Skim for the obvious wins — usually one feature accounts for 60%+
of spend, and within that feature, one agent or one prompt is the
hot spot.

## Known gotchas

- **Estimate vs. actual.** Costs are computed from `usage` fields if
  present, otherwise from chars/4 estimates. Mixing the two in one
  report is misleading. The skill marks each row source = `actual`
  or `estimate` and reports them separately when the mix is large.
- **Cache fields are runtime-specific.** Claude reports
  `cache_read_input_tokens` since v0.5; codex/gemini have different
  shapes (or none). The skill normalizes via the runtime adapter;
  agents on a runtime without cache reporting are listed as
  "cache-unknown" not "cache-cold."
- **Feature tagging discipline.** `feature_tag` is only as good as
  the leads who set it. If 40% of dispatches are tagged
  `untagged`, the top-features view is useless. Recommend the
  project enforce tagging via a pre-dispatch hook (separate skill).
- **Batch eligibility false positives.** Marking work batch-eligible
  doesn't mean the API supports it for that runtime + workload. Some
  tools / multi-turn flows aren't batch-able. The skill produces a
  candidate list; the human confirms eligibility per workload.
- **Best-when-cheap-would-do detection.** The heuristic (small
  prompt, small output) misses cases where opus is genuinely needed
  for reasoning quality. Treat the flag as "investigate," not
  "downgrade now." Pair with prompt-eval to confirm haiku doesn't
  regress before downgrading.
- **PII in feature tags.** Some leads embed customer ids in tags.
  Don't post the report to a shared webhook without scrubbing —
  same caveat as `cost-summary`.
- **Multi-machine.** dispatch-log is per-machine.

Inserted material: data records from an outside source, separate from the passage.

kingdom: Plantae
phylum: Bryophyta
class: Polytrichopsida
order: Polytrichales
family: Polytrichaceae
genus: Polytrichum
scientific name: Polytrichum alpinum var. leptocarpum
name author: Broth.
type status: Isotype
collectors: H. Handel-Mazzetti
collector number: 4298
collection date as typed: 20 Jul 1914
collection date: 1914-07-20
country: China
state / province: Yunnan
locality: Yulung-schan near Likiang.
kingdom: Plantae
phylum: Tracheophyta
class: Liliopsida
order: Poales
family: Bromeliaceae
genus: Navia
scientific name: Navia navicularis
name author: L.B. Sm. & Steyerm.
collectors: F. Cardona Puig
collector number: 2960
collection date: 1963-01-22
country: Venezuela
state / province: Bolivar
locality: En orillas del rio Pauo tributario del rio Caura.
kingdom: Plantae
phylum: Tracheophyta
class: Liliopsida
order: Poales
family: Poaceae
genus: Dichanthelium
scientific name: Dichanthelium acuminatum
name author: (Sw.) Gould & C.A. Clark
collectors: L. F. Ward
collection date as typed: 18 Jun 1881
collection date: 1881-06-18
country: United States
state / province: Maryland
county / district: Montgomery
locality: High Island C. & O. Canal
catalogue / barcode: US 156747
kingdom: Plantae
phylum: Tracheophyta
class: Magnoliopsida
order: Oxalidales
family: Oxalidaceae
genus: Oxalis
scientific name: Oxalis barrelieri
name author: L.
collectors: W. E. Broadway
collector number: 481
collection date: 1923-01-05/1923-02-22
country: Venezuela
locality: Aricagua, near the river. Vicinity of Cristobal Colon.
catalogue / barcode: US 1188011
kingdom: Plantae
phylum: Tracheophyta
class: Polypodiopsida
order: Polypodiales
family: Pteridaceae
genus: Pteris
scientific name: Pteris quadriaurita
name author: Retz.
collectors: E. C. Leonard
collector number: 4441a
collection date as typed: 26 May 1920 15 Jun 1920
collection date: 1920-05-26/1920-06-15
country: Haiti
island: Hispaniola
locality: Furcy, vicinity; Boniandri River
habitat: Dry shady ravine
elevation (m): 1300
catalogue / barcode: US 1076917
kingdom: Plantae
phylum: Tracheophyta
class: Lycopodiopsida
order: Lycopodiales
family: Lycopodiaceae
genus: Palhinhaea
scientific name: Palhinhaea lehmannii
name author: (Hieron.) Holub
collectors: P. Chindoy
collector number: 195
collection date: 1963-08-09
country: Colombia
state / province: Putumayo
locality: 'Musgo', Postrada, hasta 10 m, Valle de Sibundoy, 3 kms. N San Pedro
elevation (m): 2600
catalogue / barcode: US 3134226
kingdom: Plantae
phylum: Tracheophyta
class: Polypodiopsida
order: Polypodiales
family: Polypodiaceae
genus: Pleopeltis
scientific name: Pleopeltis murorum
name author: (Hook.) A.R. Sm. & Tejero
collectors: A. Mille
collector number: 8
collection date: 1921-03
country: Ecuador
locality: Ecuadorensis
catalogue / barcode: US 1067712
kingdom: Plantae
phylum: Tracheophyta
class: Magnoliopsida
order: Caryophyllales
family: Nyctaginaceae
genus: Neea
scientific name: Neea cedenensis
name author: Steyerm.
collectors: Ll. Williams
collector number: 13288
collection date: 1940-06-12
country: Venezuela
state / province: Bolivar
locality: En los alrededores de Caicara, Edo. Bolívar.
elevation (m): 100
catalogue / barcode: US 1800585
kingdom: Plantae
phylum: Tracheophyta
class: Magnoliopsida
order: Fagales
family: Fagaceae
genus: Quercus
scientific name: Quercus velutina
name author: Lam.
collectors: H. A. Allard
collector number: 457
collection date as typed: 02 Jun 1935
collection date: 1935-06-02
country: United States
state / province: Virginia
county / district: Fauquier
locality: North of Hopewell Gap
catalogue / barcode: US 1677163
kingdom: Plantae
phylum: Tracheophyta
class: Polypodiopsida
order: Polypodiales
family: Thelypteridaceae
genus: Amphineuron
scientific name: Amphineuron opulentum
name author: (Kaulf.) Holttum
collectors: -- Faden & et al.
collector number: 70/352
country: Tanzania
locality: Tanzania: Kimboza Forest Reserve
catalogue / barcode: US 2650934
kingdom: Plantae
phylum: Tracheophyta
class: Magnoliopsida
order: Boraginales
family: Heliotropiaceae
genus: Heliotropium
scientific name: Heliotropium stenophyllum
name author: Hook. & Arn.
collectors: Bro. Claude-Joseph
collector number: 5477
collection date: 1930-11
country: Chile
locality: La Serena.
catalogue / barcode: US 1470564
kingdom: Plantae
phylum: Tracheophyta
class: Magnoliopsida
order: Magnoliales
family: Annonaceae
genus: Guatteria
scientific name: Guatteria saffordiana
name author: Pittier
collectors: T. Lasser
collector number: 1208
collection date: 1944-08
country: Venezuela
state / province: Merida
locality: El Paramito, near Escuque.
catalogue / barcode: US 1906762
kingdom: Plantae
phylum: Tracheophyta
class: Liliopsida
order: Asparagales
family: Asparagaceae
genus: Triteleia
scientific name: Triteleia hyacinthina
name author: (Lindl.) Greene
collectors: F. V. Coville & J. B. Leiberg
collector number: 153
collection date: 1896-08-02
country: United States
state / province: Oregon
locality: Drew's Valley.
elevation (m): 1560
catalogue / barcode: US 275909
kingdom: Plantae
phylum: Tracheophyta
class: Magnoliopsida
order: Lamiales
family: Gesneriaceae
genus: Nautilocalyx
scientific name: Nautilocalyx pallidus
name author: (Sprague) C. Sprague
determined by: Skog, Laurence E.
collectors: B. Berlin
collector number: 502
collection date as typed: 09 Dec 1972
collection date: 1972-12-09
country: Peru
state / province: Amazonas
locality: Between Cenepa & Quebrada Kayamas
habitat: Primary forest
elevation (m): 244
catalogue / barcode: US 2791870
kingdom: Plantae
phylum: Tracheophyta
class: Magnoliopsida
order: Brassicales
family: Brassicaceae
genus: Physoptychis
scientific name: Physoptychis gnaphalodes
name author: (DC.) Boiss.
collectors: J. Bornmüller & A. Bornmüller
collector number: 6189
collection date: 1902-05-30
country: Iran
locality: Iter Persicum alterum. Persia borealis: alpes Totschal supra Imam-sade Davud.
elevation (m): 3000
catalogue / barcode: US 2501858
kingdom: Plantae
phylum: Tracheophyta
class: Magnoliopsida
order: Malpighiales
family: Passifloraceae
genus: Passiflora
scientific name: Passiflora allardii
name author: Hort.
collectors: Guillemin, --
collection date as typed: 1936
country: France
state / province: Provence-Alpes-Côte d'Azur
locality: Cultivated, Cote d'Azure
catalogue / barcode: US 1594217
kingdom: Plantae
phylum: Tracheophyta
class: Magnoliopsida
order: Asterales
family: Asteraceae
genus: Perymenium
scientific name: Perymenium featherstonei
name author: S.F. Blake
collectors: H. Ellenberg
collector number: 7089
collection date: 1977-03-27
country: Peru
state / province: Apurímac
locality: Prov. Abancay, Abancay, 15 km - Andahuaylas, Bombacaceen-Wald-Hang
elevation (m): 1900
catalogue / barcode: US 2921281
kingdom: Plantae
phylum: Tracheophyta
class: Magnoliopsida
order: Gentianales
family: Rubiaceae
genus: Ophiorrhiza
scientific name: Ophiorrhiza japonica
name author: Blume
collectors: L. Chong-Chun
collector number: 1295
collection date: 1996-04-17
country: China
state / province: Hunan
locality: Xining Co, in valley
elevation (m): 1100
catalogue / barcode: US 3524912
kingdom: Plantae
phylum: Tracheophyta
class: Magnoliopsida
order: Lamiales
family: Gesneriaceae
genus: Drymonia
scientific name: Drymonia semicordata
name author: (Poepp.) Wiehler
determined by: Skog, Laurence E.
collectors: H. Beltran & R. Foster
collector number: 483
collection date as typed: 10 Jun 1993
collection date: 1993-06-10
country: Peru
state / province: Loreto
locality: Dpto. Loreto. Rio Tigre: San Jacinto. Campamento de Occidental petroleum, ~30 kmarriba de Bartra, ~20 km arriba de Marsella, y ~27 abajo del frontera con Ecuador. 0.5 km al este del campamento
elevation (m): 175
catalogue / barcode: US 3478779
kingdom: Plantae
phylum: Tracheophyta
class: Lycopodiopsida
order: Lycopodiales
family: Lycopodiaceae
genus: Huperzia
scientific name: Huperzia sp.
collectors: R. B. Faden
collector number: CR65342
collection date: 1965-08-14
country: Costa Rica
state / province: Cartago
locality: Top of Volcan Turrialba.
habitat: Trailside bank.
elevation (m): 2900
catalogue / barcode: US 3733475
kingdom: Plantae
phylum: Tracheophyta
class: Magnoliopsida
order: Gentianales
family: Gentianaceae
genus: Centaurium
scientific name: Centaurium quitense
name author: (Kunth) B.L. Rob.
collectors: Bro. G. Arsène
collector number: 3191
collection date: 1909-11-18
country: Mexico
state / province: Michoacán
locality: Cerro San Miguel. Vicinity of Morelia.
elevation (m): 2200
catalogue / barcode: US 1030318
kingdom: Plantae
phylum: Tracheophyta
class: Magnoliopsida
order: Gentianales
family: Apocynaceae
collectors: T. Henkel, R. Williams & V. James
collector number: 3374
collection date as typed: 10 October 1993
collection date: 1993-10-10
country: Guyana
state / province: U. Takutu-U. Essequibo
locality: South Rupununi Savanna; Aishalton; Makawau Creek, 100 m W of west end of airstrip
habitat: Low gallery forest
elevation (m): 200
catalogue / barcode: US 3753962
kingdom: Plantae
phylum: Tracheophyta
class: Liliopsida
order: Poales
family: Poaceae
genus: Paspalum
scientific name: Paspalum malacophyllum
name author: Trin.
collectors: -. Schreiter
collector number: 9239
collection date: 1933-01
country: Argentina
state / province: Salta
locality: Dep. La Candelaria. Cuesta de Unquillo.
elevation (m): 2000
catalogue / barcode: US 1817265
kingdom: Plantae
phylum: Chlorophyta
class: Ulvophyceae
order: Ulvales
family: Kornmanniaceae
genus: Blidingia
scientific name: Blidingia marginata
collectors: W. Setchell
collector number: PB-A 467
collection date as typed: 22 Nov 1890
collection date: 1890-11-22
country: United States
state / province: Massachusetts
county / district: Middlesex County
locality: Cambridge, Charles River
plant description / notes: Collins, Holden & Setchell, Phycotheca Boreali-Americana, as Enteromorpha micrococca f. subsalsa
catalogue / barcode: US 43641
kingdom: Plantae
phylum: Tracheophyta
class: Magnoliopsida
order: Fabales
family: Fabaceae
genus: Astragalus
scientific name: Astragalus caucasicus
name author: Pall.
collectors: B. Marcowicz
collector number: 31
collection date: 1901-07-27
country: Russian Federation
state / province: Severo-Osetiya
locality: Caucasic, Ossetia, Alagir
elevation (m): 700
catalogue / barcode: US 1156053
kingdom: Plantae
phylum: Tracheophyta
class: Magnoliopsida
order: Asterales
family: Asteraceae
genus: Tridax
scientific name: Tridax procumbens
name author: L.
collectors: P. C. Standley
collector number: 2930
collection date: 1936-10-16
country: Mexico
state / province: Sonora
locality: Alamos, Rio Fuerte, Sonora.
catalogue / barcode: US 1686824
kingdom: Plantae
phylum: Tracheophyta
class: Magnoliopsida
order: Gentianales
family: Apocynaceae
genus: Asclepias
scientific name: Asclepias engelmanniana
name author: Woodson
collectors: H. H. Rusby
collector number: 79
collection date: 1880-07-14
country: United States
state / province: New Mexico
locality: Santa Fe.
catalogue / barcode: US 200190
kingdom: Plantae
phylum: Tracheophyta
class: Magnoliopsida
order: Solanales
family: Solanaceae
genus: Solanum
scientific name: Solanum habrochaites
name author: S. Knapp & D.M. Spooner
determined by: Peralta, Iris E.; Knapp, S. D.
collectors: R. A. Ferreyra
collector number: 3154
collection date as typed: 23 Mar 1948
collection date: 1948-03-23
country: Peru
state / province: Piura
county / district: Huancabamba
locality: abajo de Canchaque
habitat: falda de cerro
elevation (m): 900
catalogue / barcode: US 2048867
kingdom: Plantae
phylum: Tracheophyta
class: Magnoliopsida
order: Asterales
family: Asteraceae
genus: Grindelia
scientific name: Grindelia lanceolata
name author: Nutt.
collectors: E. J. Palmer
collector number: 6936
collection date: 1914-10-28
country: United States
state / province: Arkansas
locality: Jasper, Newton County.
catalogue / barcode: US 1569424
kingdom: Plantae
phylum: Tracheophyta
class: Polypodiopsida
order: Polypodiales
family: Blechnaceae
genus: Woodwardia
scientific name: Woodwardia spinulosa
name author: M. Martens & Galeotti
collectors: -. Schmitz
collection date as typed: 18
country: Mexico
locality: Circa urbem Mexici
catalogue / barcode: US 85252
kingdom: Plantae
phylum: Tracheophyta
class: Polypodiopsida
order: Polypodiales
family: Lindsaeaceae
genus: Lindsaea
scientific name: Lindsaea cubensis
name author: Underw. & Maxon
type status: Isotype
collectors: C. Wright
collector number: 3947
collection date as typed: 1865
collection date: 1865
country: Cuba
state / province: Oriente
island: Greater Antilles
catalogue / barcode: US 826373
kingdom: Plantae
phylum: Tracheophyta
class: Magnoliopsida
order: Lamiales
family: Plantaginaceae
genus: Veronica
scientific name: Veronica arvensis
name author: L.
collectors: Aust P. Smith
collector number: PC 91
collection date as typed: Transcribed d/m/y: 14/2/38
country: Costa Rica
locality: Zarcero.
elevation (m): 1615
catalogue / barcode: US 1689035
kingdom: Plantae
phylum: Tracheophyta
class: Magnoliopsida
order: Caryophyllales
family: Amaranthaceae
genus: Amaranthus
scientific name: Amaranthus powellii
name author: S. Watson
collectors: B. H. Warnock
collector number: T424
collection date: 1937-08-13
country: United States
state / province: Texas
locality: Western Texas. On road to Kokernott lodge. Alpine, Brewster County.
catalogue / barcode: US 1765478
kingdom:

For org-wide
  finops, ship logs to a central host before running this skill.

## References

- `lib/agents/ai-finops.md` — owns this skill.
- `lib/skills/cost-summary/SKILL.md` — daily/weekly summary; pair
  with finops-review for the deeper cut.
- `cli/lib/cost.sh` — underlying cost command.
- `docs/runtime-matrix.md` — which runtimes report cache and real
  token counts.
- `docs/batch-api.md` — batch-eligibility heuristics in detail.